With many families not having their able men and women who have being either killed during the war (or before), or being forcibly taken and detained, return for these IDPs is not as pleasant as one would want to see, or usually believe. We also witnessed many families reduced to women, very young children and old people. Without any basic facilities (proper shelter, hospitals, transport, schools, drinking water, electricity and access to any form of livelihood activities) and basic right to freedom of movement, one has to wonder what it means to these IDPs to come back home.
[Editors note: Today, 18 November 2009, it is six months after the end of the war in Sri Lanka. Writing to Groundviews in June 2009, the former Ambassador to the UN in Geneva Dr.
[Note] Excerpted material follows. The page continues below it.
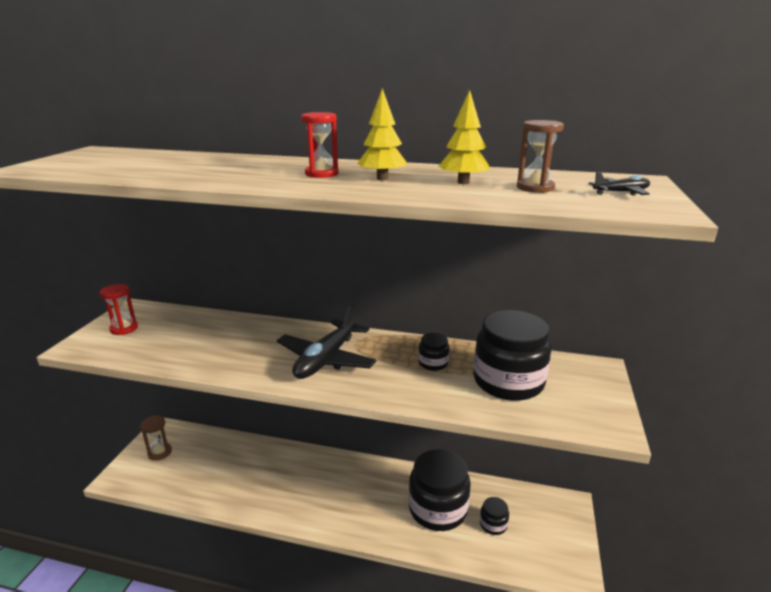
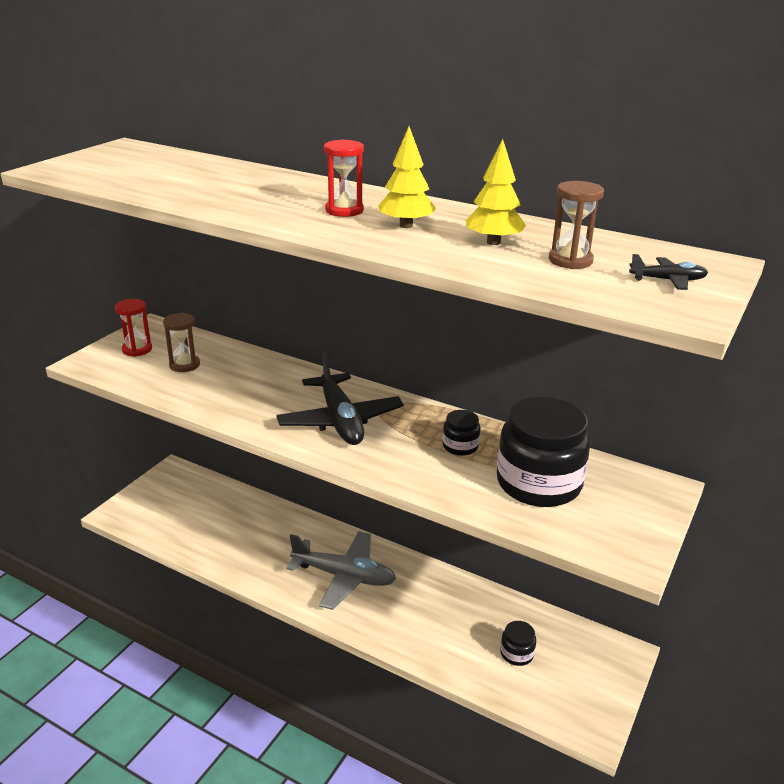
camera: 15 degrees right, 5 degrees up
brown hourglass [140,415,172,460] -> brown hourglass moved to [163,313,200,372]
black plane [277,303,377,379] -> black plane turned 60 degrees counterclockwise [276,352,404,445]
black jar [409,449,471,531] -> none
none -> grey plane [286,531,396,610]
Dayan Jayatilleka noted that “the joint communiqué of Governments of Sri Lanka and India as well as that of the Government of Sri Lanka and the UN Secretary General commits us to so resettling the bulk of the IDPs within 180 days”.
Revealingly, no leading traditional / mainstream print and electronic media carried any story today on the plight of hundreds of thousands of IDPs still languishing in camps dotted across the North and East of Sri Lanka, or interrogated claims of resettlement.]